## Stated goal 1
In the passage about Old Main, render this sentence in Spanish: "It is the oldest building still standing on the campus and the only one built in the 19th century still standing."

The symbol of higher education in Arkansas, Old Main was the first permanent building to be erected on the Arkansas Industrial University campus. Its exterior was finished in 1875, just three years after the university opened for classes. It is the oldest building still standing on the campus and the only one built in the 19th century still standing.

Initially, it was simply referred to as “the University building,” but it was formally named University Hall in 1895. By the turn of the 20th century, the more sentimental name of Old Main had gained currency, and the University of Arkansas Board of Trustees officially changed the name to Old Main in 1991.

A firm at Helena, Arkansas, McKay and Helmle, was originally considered for designing a university hall, but trustees visited campuses in Illinois and Michigan, coming away set on having a main building like the one at Illinois Industrial University, designed by John Mills Van Osdel, a Chicago architect. Although the two buildings were nearly identical, the towers were swapped, with the taller bell tower to the right side of the building and the smaller clock tower moved to the left. Although the reason for the switch is unknown, two myths for why this switch occurred have attained:

  • Moving the taller tower to the north would symbolize the Union’s victory in the Civil War, waged only a decade earlier.

## Stated goal 2
Rewrite the rows below as a numbered list, covering everything from the first row down to the one containing "title Si elegimos", and leave out blank lines.

## Listed records
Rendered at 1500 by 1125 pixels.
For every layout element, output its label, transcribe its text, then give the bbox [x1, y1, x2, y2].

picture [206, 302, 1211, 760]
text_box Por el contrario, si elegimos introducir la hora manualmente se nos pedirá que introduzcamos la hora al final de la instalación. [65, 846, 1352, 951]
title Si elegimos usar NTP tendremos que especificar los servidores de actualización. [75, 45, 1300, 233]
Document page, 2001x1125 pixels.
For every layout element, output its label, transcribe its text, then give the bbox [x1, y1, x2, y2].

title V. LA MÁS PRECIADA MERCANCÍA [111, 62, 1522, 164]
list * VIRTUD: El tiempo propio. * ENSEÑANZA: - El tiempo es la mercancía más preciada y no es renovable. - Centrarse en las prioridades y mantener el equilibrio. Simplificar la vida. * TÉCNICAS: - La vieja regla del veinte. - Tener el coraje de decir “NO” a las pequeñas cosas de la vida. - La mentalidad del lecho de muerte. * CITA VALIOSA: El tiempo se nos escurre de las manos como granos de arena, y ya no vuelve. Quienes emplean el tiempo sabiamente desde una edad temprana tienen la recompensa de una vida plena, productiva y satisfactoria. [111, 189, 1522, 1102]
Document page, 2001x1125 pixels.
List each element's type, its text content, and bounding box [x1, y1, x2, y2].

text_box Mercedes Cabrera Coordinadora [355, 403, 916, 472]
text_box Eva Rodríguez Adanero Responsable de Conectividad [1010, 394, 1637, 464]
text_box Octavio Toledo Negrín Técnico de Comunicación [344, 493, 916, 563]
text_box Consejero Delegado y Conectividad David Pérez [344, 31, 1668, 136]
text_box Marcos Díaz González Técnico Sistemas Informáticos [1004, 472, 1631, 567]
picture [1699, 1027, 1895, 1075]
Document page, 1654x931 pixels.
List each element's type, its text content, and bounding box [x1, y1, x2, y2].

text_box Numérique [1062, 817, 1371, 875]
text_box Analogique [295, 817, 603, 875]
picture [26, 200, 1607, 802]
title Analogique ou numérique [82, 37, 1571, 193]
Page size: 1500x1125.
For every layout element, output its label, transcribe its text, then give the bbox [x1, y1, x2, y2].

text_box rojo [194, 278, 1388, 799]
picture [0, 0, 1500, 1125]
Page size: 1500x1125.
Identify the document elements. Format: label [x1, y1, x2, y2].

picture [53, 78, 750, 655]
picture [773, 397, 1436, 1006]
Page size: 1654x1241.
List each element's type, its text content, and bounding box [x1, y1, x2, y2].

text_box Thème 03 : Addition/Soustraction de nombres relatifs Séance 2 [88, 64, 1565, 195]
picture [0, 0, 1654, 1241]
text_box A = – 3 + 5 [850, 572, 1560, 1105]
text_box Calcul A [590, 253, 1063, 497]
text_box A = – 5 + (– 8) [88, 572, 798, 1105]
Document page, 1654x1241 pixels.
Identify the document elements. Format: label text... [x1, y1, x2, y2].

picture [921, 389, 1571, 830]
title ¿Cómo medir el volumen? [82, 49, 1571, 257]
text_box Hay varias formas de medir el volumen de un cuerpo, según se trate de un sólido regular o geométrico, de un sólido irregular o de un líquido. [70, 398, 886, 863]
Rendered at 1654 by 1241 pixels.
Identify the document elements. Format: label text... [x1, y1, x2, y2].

## Correct response 1
Es el edificio más antiguo que sigue en pie en el campus y el único construido en el siglo XIX que aún se mantiene en pie.

## Correct response 2
1. Rendered at 1500 by 1125 pixels.
2. For every layout element, output its label, transcribe its text, then give the bbox [x1, y1, x2, y2].
3. picture [206, 302, 1211, 760]
4. text_box Por el contrario, si elegimos introducir la hora manualmente se nos pedirá que introduzcamos la hora al final de la instalación. [65, 846, 1352, 951]
5. title Si elegimos usar NTP tendremos que especificar los servidores de actualización. [75, 45, 1300, 233]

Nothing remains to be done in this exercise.